The audience over-indexes on Italian ancestry by 19% and Hispanic or Latino background by 11% versus the U.S. average. Those are the two strongest demographic signals in the data. Catholic leans the same way, slightly. Veteran households sit just below the line.
Both make sense for year-round fans. Italian ancestry maps to Serie A and Champions League viewing. Hispanic and Latino fans follow Mexican club soccer and the U.S. national team, where forwards Ricardo Pepi and Alejandro Zendejas (both from El Paso) carry that link on the current squad. The rest of the audience reads as ordinary, and soccer fandom in America cuts across most demographic lines.
By state, fans over-index hardest along the Northeast corridor (New Jersey, Maryland, New York, Massachusetts, Pennsylvania) and in Florida. The big Western and Southwestern states run the other way: California sits well below its share of the population, with Texas under too. If you assumed soccer mapped to the Sun Belt and West Coast, the data says otherwise. One honest caveat: California reading low is suspect because it's the country's largest Hispanic market, so part of that gap is likely data coverage, not a real absence of fans.
The current U.S. squad reflects the same geography. Christian Pulisic grew up in Hershey, Pennsylvania, and Tyler Adams in Wappingers Falls, New York. Roughly half the roster has Northeast roots.
Soccer fans cluster around a recognizable lifestyle: tennis, hockey, gaming, photography, international travel, and golf, all over-indexing by 14–40% versus the U.S. average. They also lean toward value-conscious bargain-hunting. The picture is upscale-leisure, not a niche subculture.

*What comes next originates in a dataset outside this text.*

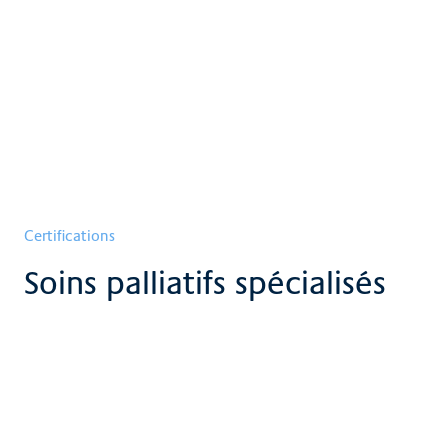
Certifications
Soins palliatifs spécialisés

Every wealth marker in the data lands above the U.S. average. Soccer fans hold Amex cards at 1.16× the U.S. rate and have top-tier credit (800+) at 1.06×. International travel comes in at 1.15×, $150K+ household income at 1.05×.
On actual retail spending, the picture flips. Apparel sits at 0.66×, the lightest under-index in the entire set. Cosmetics (0.84×) and health and beauty (0.82×) follow. These aren't big retail buyers.
The takeaway is straightforward. This is a creditworthy, internationally-minded audience that doesn't reward big retail spending. Treat them as part of the mainstream market.
For marketers, the takeaway is concrete: soccer fans are a mainstream American audience that happens to watch the matches. Reach them where you'd reach anyone else and skip the soccer-specific creative.
The bigger implication is structural. Six months ago, this analysis would have required a data team and a multi-week pipeline. We did it in one working session by asking the Signal Graph a question in plain English, and the agent composed the answer.